Since 2002, the agency has been conducting some warrantless eavesdropping on people in the United States who are linked, even if indirectly, to suspected terrorists through the chain of phone numbers and e-mail addresses, according to several officials who know of the operation. Under the special program, the agency monitors their international communications, the officials said. The agency, for example, can target phone calls from someone in New York to someone in Afghanistan.


I sure as hell hope they are doing that.


Warrants are still required for eavesdropping on entirely domestic-to-domestic communications, those officials say, meaning that calls from that New Yorker to someone in California could not be monitored without first going to the Federal Intelligence Surveillance Court.


As has been the case. So WTF is the problem?
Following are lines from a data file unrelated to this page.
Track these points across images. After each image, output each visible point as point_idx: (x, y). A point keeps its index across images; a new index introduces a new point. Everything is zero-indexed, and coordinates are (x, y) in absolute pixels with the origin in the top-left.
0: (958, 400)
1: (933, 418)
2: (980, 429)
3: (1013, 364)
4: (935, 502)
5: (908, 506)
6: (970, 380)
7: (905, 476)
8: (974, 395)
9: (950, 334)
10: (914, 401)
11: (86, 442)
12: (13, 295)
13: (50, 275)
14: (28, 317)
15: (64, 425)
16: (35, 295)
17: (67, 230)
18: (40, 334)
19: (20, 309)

The standard of proof required to obtain a warrant from the Foreign Intelligence Surveillance Court is generally considered lower than that required for a criminal warrant ­ intelligence officials only have to show probable cause that someone may be "an agent of a foreign power," which includes international terrorist groups ­ and the secret court has turned down only a small number of requests over the years. In 2004, according to the Justice Department, 1,754 warrants were approved. And the Foreign Intelligence Surveillance Court can grant emergency approval for wiretaps within hours, officials say.

Administration officials counter that they sometimes need to move more urgently, the officials said. Those involved in the program also said that the N.S.A.'s eavesdroppers might need to start monitoring large batches of numbers all at once, and that it would be impractical to seek permission from the Foreign Intelligence Surveillance Court first, according to the officials.



Makes sense.


The next year, Justice Department lawyers disclosed their thinking on the issue of warrantless wiretaps in national security cases in a little-noticed brief in an unrelated court case. In that 2002 brief, the government said that "the Constitution vests in the President inherent authority to conduct warrantless intelligence surveillance (electronic or otherwise) of foreign powers or their agents, and Congress cannot by statute extinguish that constitutional authority."
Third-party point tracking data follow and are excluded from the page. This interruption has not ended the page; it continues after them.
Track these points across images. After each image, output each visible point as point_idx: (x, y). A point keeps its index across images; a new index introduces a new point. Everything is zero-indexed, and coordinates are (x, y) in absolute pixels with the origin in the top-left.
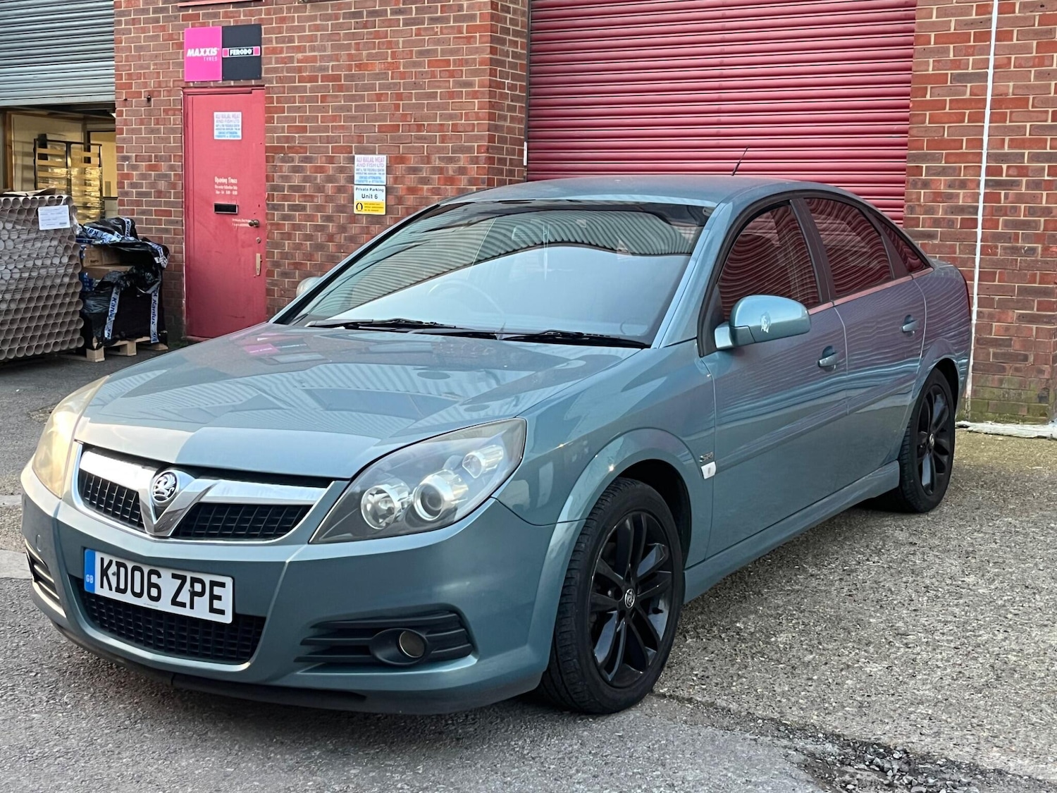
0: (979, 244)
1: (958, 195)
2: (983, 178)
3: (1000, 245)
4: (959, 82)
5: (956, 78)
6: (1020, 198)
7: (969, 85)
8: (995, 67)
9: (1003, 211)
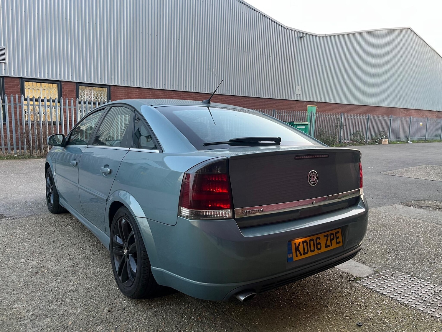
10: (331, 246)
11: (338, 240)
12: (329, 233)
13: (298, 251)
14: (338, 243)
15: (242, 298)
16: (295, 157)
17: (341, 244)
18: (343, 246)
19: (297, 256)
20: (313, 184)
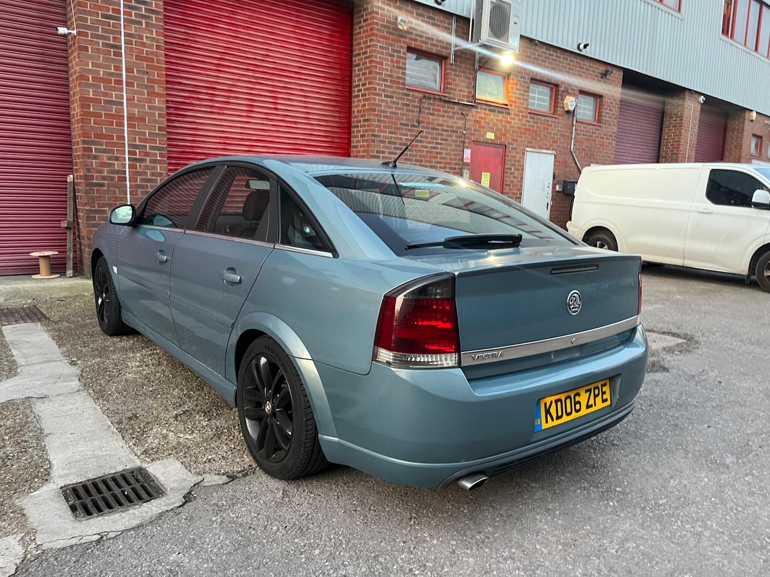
0: (128, 190)
1: (114, 164)
2: (127, 156)
3: (139, 190)
4: (109, 104)
5: (106, 102)
6: (147, 167)
7: (114, 107)
8: (127, 100)
9: (139, 173)
10: (595, 405)
11: (605, 397)
12: (592, 387)
13: (548, 416)
14: (604, 401)
15: (469, 485)
16: (552, 271)
17: (608, 403)
18: (611, 405)
19: (547, 422)
20: (573, 312)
So Bush has the legitimate right to monitor communications of international destination.

Given the above, I support what Bush is doing 100%
Link Posted: 12/18/2005 6:31:05 AM EDT
[#3]

Quoted:

They do far more than that.Like...?

Like compiling records and information on all sorts of people who are opposed to whatever the current war/crisis happens to be.

When I was in the Army, working with the NSA and all sorts of other alphabet agencies, I saw a book the size of a big city phone book with the names and bios of thousands of American citizens. Reading through it, it was clear that many of them were activists against the Vietnam War - although there were far too many of them even for that. (Unless you assumed that there were several thousand significant antiwar activists.) It was stamped Top Secret - Eyes Only.  It was apparently compiled by the NSA, in conjunction with their military counterparts. The minute I saw it I knew it was a violation of law. The fact that I saw it on Okinawa told me that it almost certainly wasn't the only such book in existence. They had no real use for it in Okinawa.
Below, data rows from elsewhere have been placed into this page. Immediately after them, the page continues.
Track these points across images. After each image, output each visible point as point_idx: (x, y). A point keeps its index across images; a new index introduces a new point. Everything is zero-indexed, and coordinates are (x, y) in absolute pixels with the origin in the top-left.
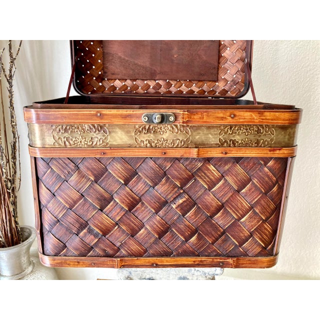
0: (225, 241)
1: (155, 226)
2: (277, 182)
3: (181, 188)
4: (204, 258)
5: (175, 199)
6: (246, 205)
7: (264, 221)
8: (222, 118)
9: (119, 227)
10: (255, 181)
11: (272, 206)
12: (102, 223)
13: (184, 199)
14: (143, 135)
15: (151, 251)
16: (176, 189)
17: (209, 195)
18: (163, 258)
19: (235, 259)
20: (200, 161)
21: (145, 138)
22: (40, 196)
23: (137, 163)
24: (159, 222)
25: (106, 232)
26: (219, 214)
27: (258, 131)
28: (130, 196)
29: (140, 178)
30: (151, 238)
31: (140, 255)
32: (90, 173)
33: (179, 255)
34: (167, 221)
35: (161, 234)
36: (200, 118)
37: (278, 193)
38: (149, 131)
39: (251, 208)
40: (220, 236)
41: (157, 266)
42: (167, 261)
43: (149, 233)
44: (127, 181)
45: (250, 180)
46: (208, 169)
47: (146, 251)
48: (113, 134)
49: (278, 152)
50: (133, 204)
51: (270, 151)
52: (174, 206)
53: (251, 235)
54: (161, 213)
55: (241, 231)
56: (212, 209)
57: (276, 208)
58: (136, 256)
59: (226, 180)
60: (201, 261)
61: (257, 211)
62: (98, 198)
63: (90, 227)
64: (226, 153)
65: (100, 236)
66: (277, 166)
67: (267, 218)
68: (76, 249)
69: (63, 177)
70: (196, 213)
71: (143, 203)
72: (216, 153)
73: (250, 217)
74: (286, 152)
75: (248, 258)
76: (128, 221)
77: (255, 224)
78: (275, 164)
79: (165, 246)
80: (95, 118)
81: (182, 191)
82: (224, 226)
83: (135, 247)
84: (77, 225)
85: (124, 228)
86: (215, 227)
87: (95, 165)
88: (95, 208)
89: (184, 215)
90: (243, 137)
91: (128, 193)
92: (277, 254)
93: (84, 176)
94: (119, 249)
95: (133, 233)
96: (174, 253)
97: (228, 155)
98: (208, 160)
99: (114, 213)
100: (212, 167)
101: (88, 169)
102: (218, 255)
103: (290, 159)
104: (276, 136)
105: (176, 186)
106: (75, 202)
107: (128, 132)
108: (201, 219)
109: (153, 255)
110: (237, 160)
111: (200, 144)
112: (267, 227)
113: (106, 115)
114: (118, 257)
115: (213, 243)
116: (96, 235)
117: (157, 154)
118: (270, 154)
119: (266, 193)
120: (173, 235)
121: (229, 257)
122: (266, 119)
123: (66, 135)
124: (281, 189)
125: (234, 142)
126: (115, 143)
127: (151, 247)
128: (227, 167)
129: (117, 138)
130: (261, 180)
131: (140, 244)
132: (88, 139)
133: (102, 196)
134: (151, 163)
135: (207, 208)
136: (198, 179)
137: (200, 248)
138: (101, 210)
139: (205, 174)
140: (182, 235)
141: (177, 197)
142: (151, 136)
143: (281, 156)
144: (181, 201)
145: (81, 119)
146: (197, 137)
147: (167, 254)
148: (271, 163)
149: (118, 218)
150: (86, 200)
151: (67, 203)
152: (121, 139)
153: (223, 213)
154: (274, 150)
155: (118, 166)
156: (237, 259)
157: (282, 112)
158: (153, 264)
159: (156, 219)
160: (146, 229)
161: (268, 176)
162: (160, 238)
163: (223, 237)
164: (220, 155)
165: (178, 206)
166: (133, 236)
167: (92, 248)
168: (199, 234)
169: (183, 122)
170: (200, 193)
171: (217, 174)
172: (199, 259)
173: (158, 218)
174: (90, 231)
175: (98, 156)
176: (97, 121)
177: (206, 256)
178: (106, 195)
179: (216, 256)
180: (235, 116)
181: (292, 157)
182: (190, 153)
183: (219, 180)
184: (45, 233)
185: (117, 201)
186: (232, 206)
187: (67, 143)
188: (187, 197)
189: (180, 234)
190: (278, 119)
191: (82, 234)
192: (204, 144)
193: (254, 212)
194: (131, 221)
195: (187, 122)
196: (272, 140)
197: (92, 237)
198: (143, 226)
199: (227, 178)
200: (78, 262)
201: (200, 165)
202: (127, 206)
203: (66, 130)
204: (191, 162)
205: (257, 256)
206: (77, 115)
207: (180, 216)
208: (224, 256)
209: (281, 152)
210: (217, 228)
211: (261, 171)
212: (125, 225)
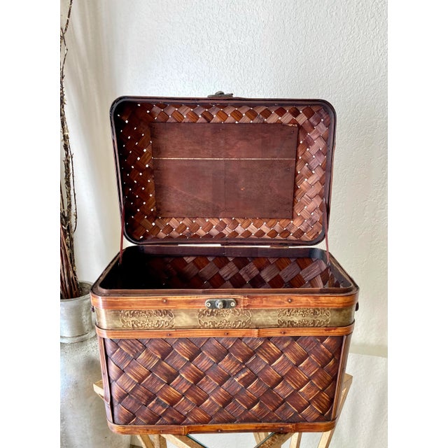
0: (285, 409)
1: (219, 397)
2: (333, 357)
3: (243, 364)
4: (265, 424)
5: (237, 373)
6: (304, 377)
7: (322, 391)
8: (280, 303)
9: (185, 398)
10: (312, 356)
11: (329, 377)
12: (169, 395)
13: (246, 374)
14: (206, 317)
15: (216, 419)
16: (238, 365)
17: (269, 369)
18: (227, 425)
19: (294, 425)
20: (261, 339)
21: (208, 320)
22: (110, 372)
23: (201, 342)
24: (223, 394)
25: (173, 402)
26: (279, 386)
27: (315, 313)
28: (195, 371)
29: (203, 356)
30: (215, 407)
31: (205, 422)
32: (157, 352)
33: (242, 422)
34: (230, 392)
35: (225, 404)
36: (260, 303)
37: (334, 367)
38: (212, 314)
39: (309, 380)
40: (280, 405)
41: (222, 431)
42: (231, 428)
43: (213, 403)
44: (192, 359)
45: (307, 355)
46: (269, 347)
47: (211, 419)
48: (178, 318)
49: (333, 331)
50: (198, 378)
51: (326, 330)
52: (237, 380)
53: (309, 403)
54: (224, 385)
55: (300, 399)
56: (273, 381)
57: (333, 380)
58: (201, 424)
59: (285, 356)
60: (263, 427)
61: (315, 383)
62: (165, 374)
63: (158, 399)
64: (284, 333)
65: (168, 407)
66: (333, 343)
67: (324, 389)
68: (145, 419)
69: (131, 355)
70: (257, 386)
71: (207, 378)
72: (275, 333)
73: (308, 388)
74: (340, 331)
75: (306, 424)
76: (194, 393)
77: (313, 394)
78: (331, 341)
79: (228, 414)
80: (161, 304)
81: (244, 367)
82: (285, 395)
83: (200, 415)
84: (146, 398)
85: (190, 399)
86: (276, 397)
87: (161, 345)
88: (162, 382)
89: (246, 387)
90: (300, 318)
91: (193, 369)
92: (334, 419)
93: (151, 355)
94: (185, 417)
95: (199, 403)
96: (238, 420)
97: (286, 335)
98: (269, 339)
99: (180, 386)
100: (272, 345)
101: (155, 348)
102: (278, 421)
103: (345, 337)
104: (331, 317)
105: (238, 362)
106: (144, 378)
107: (193, 315)
108: (261, 390)
109: (218, 422)
110: (296, 338)
111: (260, 325)
112: (325, 395)
113: (171, 301)
114: (185, 424)
115: (274, 411)
116: (164, 406)
117: (219, 334)
118: (325, 334)
119: (322, 367)
120: (237, 404)
121: (288, 422)
122: (321, 303)
123: (134, 319)
124: (337, 362)
125: (292, 323)
126: (179, 325)
127: (216, 415)
128: (286, 345)
129: (182, 321)
130: (318, 356)
131: (205, 413)
132: (155, 322)
133: (169, 371)
134: (215, 343)
135: (268, 380)
136: (259, 355)
137: (262, 415)
138: (168, 384)
139: (266, 351)
140: (245, 404)
141: (239, 372)
142: (214, 318)
143: (337, 334)
144: (243, 375)
145: (149, 305)
146: (257, 319)
147: (231, 421)
148: (327, 341)
149: (184, 391)
150: (154, 376)
151: (136, 378)
152: (186, 322)
153: (283, 385)
154: (329, 330)
155: (184, 345)
156: (297, 425)
157: (336, 296)
158: (218, 430)
159: (220, 392)
160: (211, 399)
161: (324, 352)
162: (224, 407)
163: (283, 405)
164: (279, 335)
165: (241, 379)
166: (198, 406)
167: (160, 417)
168: (261, 403)
169: (244, 307)
170: (261, 368)
171: (276, 351)
172: (261, 424)
173: (222, 390)
174: (158, 402)
175: (164, 337)
176: (163, 307)
177: (268, 422)
178: (172, 371)
179: (276, 422)
180: (292, 300)
181: (347, 335)
182: (251, 334)
183: (279, 356)
184: (115, 404)
185: (183, 375)
186: (291, 378)
187: (135, 326)
188: (249, 371)
189: (243, 403)
190: (332, 303)
191: (150, 405)
192: (264, 325)
193: (312, 384)
194: (196, 392)
195: (248, 306)
196: (327, 321)
197: (160, 407)
198: (207, 397)
199: (286, 354)
200: (148, 430)
201: (260, 343)
202: (192, 380)
203: (133, 315)
204: (252, 341)
205: (315, 421)
206: (144, 301)
207: (242, 388)
208: (284, 422)
209: (337, 331)
210: (277, 397)
211: (317, 348)
212: (191, 396)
As I have said many times, this kind of snooping - far beyond what most people here imagine - has been around for at least forty years that I know of. I have seen it myself. In general, they collect whatever information they want to collect and, from what I can see, there is no effective way to stop them.  

Did you ever hear of the Pueblo incident where a US spy ship was seized off North Korea in 1968? Got any idea what it was doing before it was seized?  Among other things, it was listening to phone calls carried over ordinary land lines several miles inland -- from international waters. That was before the days of computers and high technology. Imagine what they could probably do now.

Someone is worried about the NSA monitoring international phone calls???? Come into the real world. I would bet with the state of the art now, there are any number of ordinary clerks who can type something into the computer and listen to any phone conversation in the country -- with or without official approval and without any oversight.